GSA Annual Meeting in Denver, Colorado, USA - 2016

Paper No. 256-33
Presentation Time: 9:00 AM-6:30 PM

NEW GEO- AND THERMOCHRONOMETRIC CONSTRAINTS OF THE DEVIL’S RIVER UPLIFT AND INSIGHTS INTO THE LATE PROTEROZOIC AND PALEOZOIC EVOLUTION OF THE SOUTHERN MARGIN OF NORTH AMERICA


RODRIGUEZ, Edna, Jackson School of Geosciences, The University of Texas at Austin, Austin, TX 78705, STOCKLI, Daniel F., Department of Geological Sciences, Jackson School of Geosciences, University of Texas at Austin, Austin, TX 78712 and DICKERSON, Patricia W., American Geological Institute and Jackson School of Geosciences, University of Texas at Austin, Austin, TX 78712, e.rodriguez7525@utexas.edu

Exposures of the Neoproterozoic to early Paleozoic continental margin, following the Rodinia rifting, are rare or often ambiguous in their nature or tectonic affinity in the southern and southwestern United States. The Devil’s River uplift located in southwest Texas represents one of these crustal blocks that has been interpreted to be part of the rifted late Proterozoic/Cambrian margin that was subsequently thrust northward as an autochthonous basement block during the Ouachita orogeny. It was cored by a legacy well (Shell No. 1) that reached a total depth of 9693 feet and penetrated both gneissic and metavolcanic basement rock, as well as overlaying Cambrian metasediments, Ordovician dolomite, and Cretaceous limestone. Earlier work by Nicholas and Rozendal (1975) analyzed the basement samples from this core using K-Ar and Rb-Sr geochronology to investigate the tectonic evolution and crustal affinity of the Devil’s River uplift. Their results showed K-Ar age of 345 ± 17 Ma from a depth of 8000 ft, while Rb-Sr ages from the same depth gave an age 1121 ± 244 Ma. Results that we interpret to reflect both the original provenance as well as inversion during the Ouachita orogeny.
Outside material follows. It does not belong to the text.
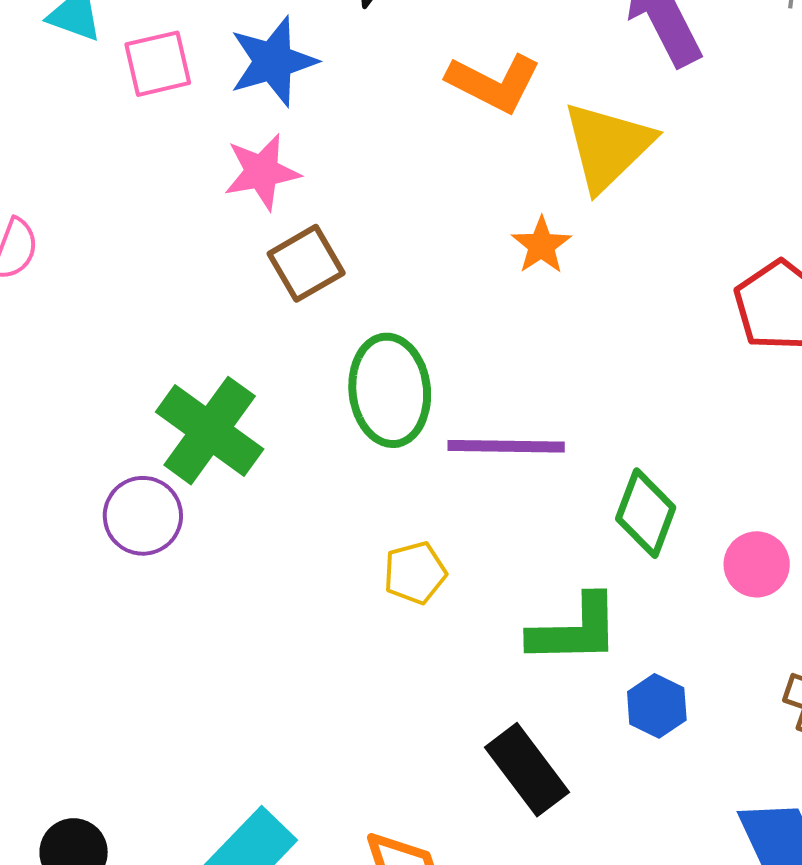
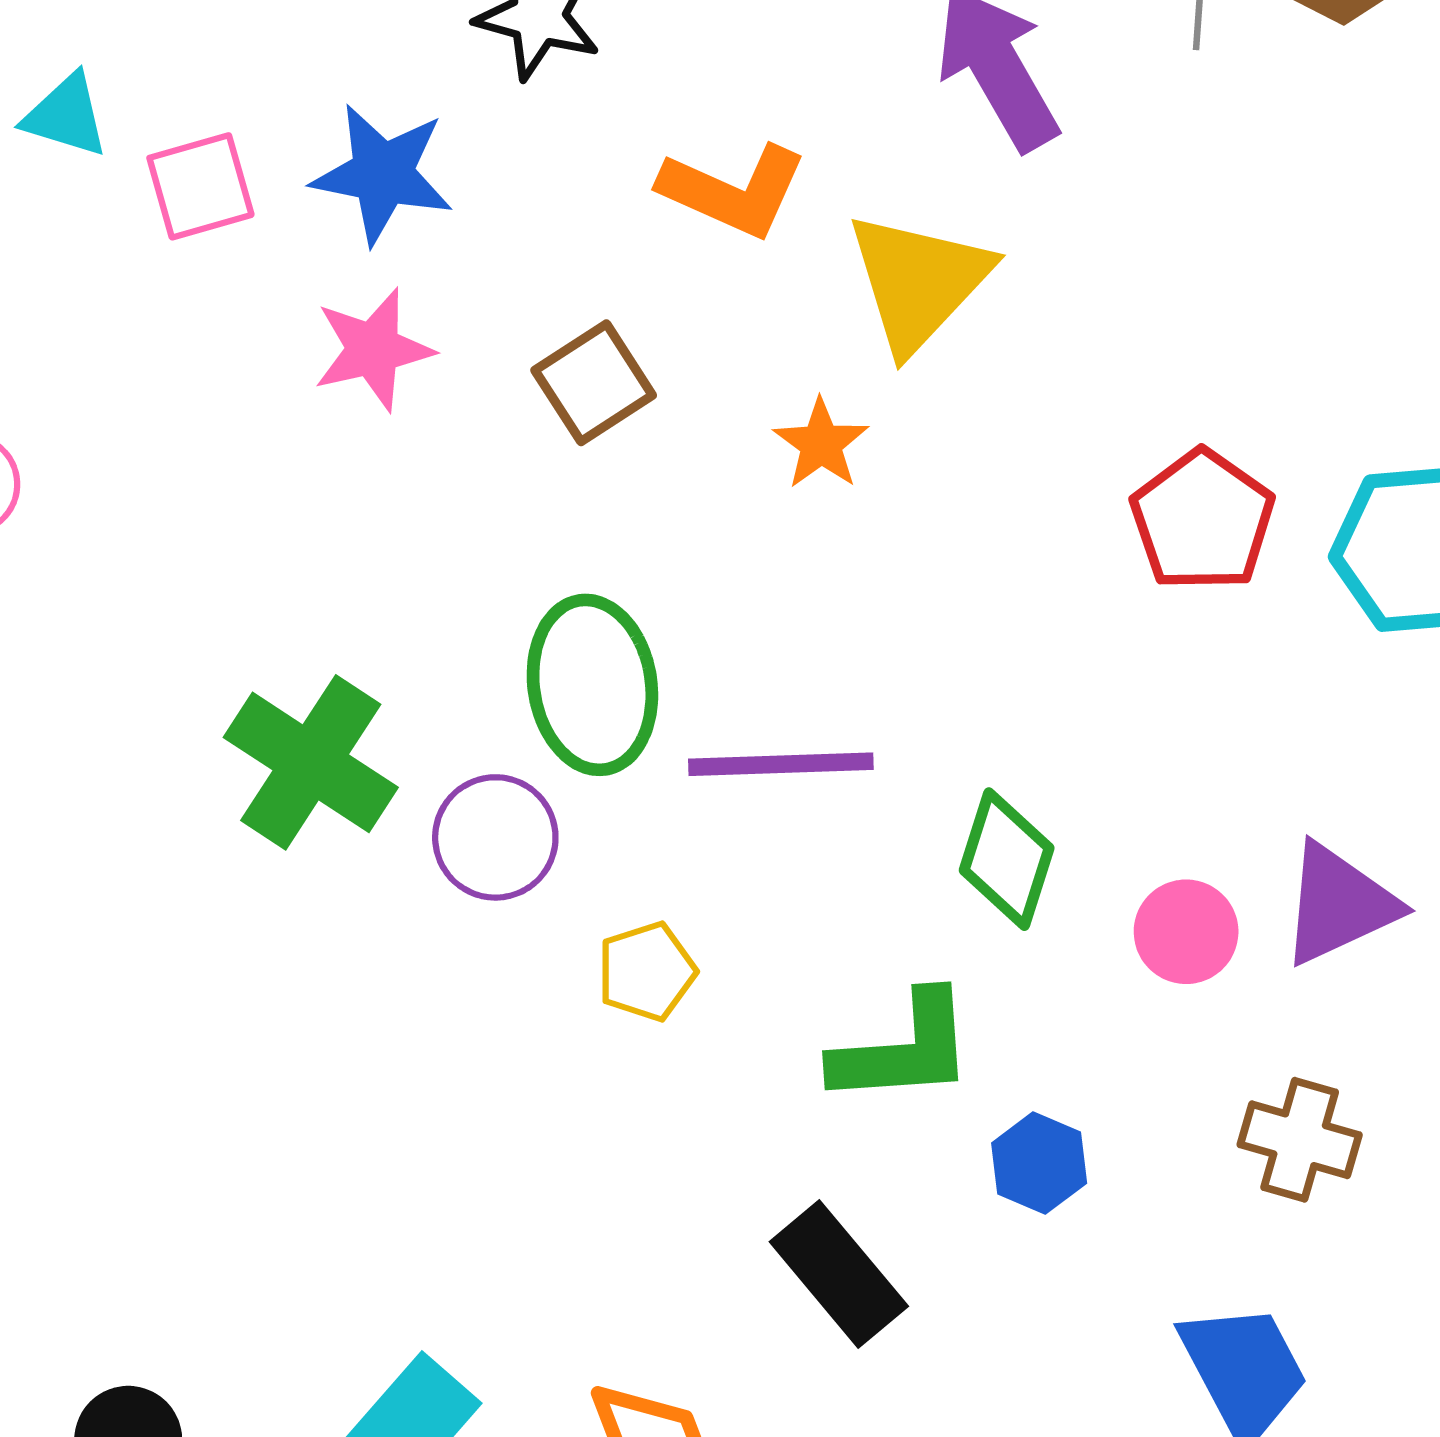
blue star: (273, 61) -> (382, 174), turned 30
brown square: (306, 263) -> (594, 383), moved
purple circle: (143, 516) -> (495, 837), moved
The aim of this study is to more clearly resolve 1) the tectonic affinity of the basement, 2) the age of the volcanic intrusive and extrusive units, and 3) the provenance of the early Paleozoic siliciclastic units, interpreted to be of North American origin. To do this, thirteen core samples from Shell No. 1, twelve of which are basement block core samples, and one Cambrian metasediment, will be analyzed using zircon U-Pb geochronology.